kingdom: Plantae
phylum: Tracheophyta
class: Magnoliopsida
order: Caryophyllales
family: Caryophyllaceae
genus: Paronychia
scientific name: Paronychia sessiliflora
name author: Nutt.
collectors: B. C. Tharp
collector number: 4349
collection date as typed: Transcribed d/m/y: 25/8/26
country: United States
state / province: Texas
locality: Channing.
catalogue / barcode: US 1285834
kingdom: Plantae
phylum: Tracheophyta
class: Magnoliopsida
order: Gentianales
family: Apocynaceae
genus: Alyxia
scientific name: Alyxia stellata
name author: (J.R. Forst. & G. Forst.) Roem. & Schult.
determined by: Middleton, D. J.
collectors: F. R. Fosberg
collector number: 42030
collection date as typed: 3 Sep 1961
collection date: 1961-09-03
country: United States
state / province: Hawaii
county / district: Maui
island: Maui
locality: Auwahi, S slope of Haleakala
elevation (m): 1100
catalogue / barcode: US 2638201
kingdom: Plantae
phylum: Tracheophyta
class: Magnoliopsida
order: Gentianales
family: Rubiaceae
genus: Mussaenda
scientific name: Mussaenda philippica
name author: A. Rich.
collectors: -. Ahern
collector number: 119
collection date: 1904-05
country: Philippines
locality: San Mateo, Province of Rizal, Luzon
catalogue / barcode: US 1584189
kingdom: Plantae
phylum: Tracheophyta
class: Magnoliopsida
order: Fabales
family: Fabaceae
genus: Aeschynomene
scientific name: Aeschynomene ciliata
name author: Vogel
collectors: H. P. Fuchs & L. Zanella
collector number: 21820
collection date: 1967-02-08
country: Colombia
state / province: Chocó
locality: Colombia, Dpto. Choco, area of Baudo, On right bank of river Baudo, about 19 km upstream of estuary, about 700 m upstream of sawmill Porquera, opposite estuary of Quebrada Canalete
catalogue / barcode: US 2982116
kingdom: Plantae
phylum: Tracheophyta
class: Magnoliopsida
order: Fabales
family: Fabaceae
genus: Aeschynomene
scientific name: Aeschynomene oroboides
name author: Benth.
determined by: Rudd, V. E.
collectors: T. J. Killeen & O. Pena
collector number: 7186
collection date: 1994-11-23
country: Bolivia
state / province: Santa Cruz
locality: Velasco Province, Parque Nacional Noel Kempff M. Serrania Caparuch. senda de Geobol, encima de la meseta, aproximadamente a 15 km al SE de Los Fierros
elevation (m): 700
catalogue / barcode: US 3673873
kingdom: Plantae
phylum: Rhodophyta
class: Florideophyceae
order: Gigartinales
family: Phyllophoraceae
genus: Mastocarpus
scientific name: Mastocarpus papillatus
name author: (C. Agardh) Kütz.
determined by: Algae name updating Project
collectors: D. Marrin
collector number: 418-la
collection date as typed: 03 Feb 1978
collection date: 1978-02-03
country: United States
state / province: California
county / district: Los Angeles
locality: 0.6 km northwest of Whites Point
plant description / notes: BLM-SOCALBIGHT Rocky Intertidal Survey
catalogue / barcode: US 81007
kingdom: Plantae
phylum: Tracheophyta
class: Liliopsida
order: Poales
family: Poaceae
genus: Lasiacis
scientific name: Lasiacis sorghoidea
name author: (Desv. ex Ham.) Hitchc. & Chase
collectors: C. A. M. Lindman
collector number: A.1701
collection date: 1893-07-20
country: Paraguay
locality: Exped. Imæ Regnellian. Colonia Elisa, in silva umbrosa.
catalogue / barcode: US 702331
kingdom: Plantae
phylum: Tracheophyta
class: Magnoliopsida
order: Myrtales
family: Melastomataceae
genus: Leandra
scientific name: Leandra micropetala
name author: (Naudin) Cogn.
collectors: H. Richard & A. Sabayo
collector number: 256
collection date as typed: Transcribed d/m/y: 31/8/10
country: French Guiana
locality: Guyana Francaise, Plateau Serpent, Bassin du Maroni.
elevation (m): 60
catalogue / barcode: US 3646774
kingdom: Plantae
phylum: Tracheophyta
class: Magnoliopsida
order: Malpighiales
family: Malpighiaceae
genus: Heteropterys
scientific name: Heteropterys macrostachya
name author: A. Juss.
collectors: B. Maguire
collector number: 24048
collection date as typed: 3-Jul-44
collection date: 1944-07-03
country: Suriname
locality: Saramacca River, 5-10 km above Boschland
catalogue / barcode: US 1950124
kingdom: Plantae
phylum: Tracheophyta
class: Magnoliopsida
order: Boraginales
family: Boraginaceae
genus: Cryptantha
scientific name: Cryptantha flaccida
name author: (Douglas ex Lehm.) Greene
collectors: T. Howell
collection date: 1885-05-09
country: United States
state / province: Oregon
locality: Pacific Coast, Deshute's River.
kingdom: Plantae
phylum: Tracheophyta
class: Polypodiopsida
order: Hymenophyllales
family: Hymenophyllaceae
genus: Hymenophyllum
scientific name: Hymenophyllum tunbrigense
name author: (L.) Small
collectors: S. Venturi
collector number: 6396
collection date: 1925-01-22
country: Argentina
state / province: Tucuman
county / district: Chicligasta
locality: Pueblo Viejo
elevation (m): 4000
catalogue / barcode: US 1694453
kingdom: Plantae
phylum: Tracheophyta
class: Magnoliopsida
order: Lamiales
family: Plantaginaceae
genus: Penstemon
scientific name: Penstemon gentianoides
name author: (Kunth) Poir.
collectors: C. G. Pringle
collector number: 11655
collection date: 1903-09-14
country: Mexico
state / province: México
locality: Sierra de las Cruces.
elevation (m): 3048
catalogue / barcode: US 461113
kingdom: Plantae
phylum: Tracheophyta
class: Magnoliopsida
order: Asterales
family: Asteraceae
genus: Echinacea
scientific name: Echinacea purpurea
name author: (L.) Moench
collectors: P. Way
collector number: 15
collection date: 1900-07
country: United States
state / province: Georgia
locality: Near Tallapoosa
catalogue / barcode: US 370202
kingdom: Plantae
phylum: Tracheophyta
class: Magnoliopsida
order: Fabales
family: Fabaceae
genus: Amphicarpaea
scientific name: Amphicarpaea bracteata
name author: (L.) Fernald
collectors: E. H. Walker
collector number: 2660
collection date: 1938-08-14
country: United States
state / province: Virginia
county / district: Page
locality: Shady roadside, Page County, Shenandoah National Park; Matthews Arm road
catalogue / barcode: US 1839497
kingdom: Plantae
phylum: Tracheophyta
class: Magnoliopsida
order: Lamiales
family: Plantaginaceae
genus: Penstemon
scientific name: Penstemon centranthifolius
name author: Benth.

The request:
Reproduce the listing above word for word, starting at its first line and continuing through the line that contains "determined by: Middleton, D. J.". Include that line and nothing after it.

Result for this task:
kingdom: Plantae
phylum: Tracheophyta
class: Magnoliopsida
order: Caryophyllales
family: Caryophyllaceae
genus: Paronychia
scientific name: Paronychia sessiliflora
name author: Nutt.
collectors: B. C. Tharp
collector number: 4349
collection date as typed: Transcribed d/m/y: 25/8/26
country: United States
state / province: Texas
locality: Channing.
catalogue / barcode: US 1285834
kingdom: Plantae
phylum: Tracheophyta
class: Magnoliopsida
order: Gentianales
family: Apocynaceae
genus: Alyxia
scientific name: Alyxia stellata
name author: (J.R. Forst. & G. Forst.) Roem. & Schult.
determined by: Middleton, D. J.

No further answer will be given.